Şimdi ise duvara kafasını vuruyor: “Engin Civan bana yalvardı Ataşehir’deki yeri vermek için, ama ben Ataköy olsun diyorum. Şimdi Ataşehir’deki o yerde Shell var. Ne işim var karşıda dedim ve istemedim. O zaman Ataköy revaçtaydı bugün Ataşehir.. Uzun vadeli düşünemedim.”
Mahalle arkadaşlarım ilaççı olmuş
Cevat Prekazi “al da at” derdi, Tanju Çolak da affetmezdi. Bugün de işadamı Tanju Çolak’a “şurda bir iş var girelim mi” denildi mi hiç kaçırmıyor.
Benzetmemin amiyane bir tabir olacağını peşinen hatırlatarak, “Çok çabuk gaza geliyorsun galiba” diyorum. O da tereddütsüz penaltı çalar gibi “Evet” diyor. “Ama bu iş dünyasında 9 kusurlu bir harekettir” diyorum, fair-play çerçevesinde hiç itiraz etmiyor buna. Üsteliyorum: “Yani seninle birlikte Fenerium veya Galatasaray Store işine girsek desem, hemen kabul edersin…” “Valla kandırırsın, rahat kandırırsın” diyor...
17 Ağustos 1999 depreminden sonra Samsun’da bir ay kadar kalınca, hemen bir iş kurma gereği duyuyor Tanju Çolak: 'Baktım çocukluktan mahalle arkadaşlarımın hepsi plasiyer olmuş. İlaç işine girmiş. Anlattılar,şöyle oluyor böyle oluyor. Şu kadar kar bırakıyor dediler. 3 ayda ecza deposunu açtım”. Ve elbette sonuç bir işadamı Tanju Çolak klasiği: Başarısızlık !
Girişimci ruhu ve tanem
Girişimcilik ruhu Tanju Çolak’a, 'tiyatronun sahne tozu' gibi işlemiş adeta. Bu ruhu en çok besleyenlerin(!) başında gelen sanatçı dostu Gökhan Güney, O’na biyodizel işinden bahsediyor. Detayları Güney’in makine mühendisi kardeşi anlatıyor. İşin araştırmasını ise kardeşi Yücel Çolak ve Danışmanı Şebnem Çaldıran.. Olumlu rapor verilmesi üzerine, 500 bin dolar yatırım yapıyor.

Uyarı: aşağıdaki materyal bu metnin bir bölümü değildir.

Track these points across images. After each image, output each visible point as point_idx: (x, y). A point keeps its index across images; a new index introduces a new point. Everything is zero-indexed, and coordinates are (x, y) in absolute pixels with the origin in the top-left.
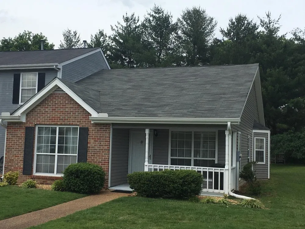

Şirketin adı Tanju’nun “tan”ı ile Şebnem’in “em” ekinin birleşiminden meydana geliyor. Kendi payı yüzde 95. Bursa Nilüfer’deki tesisin kapasitesi 60 bin ton. Ama kapasitenin yüzde 10’unu kullanabiliyorlar henüz. Ürünü nakliyatçılara satıyorlar.
“Ayda 20-25 bin dolar kazanmayı umarak girdim bu işe” diyor Tanju Çolak, ve yeşil sahalardan yeşil tarlalara doğru top sürmeye başlıyor: “Biyodizel üreticisi olarak yüzde 1 ÖTV’ye dahi tahammülümüz yok. ÖTV gelirse bu iş biter. Memleketimiz yılda 1 milyar dolar yağa para veriyor. Petrola daha fazla. Kanola ve soya ekimine uygun koskoca araziler bomboş duruyor. Çiftçiye alım garantisi ver, petrol zengini olsun. Türkiye’nin de buna ihtiyacı var. Bu konu olmazsa olmazlardandır.” Bu sözler elbette tribünlerdeki çiftçileri ayağa kaldırmaya yeter de artar. Yarı sahayı geçti bir kere Tanju Çolak. Memleketin ekonomik vaziyetine de bir şut çekiyor: “İşsizlik çözülemedi. Tefe, tüfe diyorlar ama ben inanmıyorum bunlara.” Kemal Derviş’ten devamla ekonomi yönetimlerinin enflasyon canavarına attığı golleri, adeta “ofsayt” gerekçesiyle geçersiz kılıyor…
Biyodizel kralı
Tanju Çolak’ı memleket sathından, kendi özel sathına çekiyorum. “Sahaların gol kralı Tanju Çolak, biyodizel kralı da olacak mı?” diyerek, şık bir ara pası atıyorum. Öyle bir hedefinin olmadığını söyleyerek, “geri pas” yapıyor. Biyodizel piyasasında yasal düzenlemeler tamamlandıktan ve ÖTV işi netleştikten sonra çiftçilerle “garantili ürün alım” anlaşmaları yapacağını söylüyor. Ve ekliyor: “Üretici olarak kalacağım. Dağıtım işine girmeyeceğim”. Tabii siz O’nun bunu söylediğine bakmayın. Kendisi söylüyor zaten, ne kadar çabuk ikna olduğunu. Bir bakmışsınız dağıtım işine de girmiştir.
İşe çomak sokanlar
Biyodizelci Tanju Çolak, merdivenaltı üreticilerinden şikayetçi. Büyük petrol dağıtıcısı firmaların da biyodizel işine çomak soktuğunu öne sürerek, “tartışmalı bir pozisyon” yaratıyor. “Yüzde 3’lük bir kayıpları olacak, onlar için bu büyük kayıp” diyor. “O zaman onlar da bu işe girer” diyerek defans yapıyorum. O da atağını sürdürüyor: “Bu işler onların dişinin kovuğunu bile doldurmaz.” Bu durumda akla “Yüzde 3’lük kayıp büyükse, O halde bu işe girmek niye küçük bir uğraş olsun ?' sorusu takılıp kalıyor kafamıza; 90. dakikada. Kral, bu konuda ofsayt mı, değil mi bilemiyoruz ?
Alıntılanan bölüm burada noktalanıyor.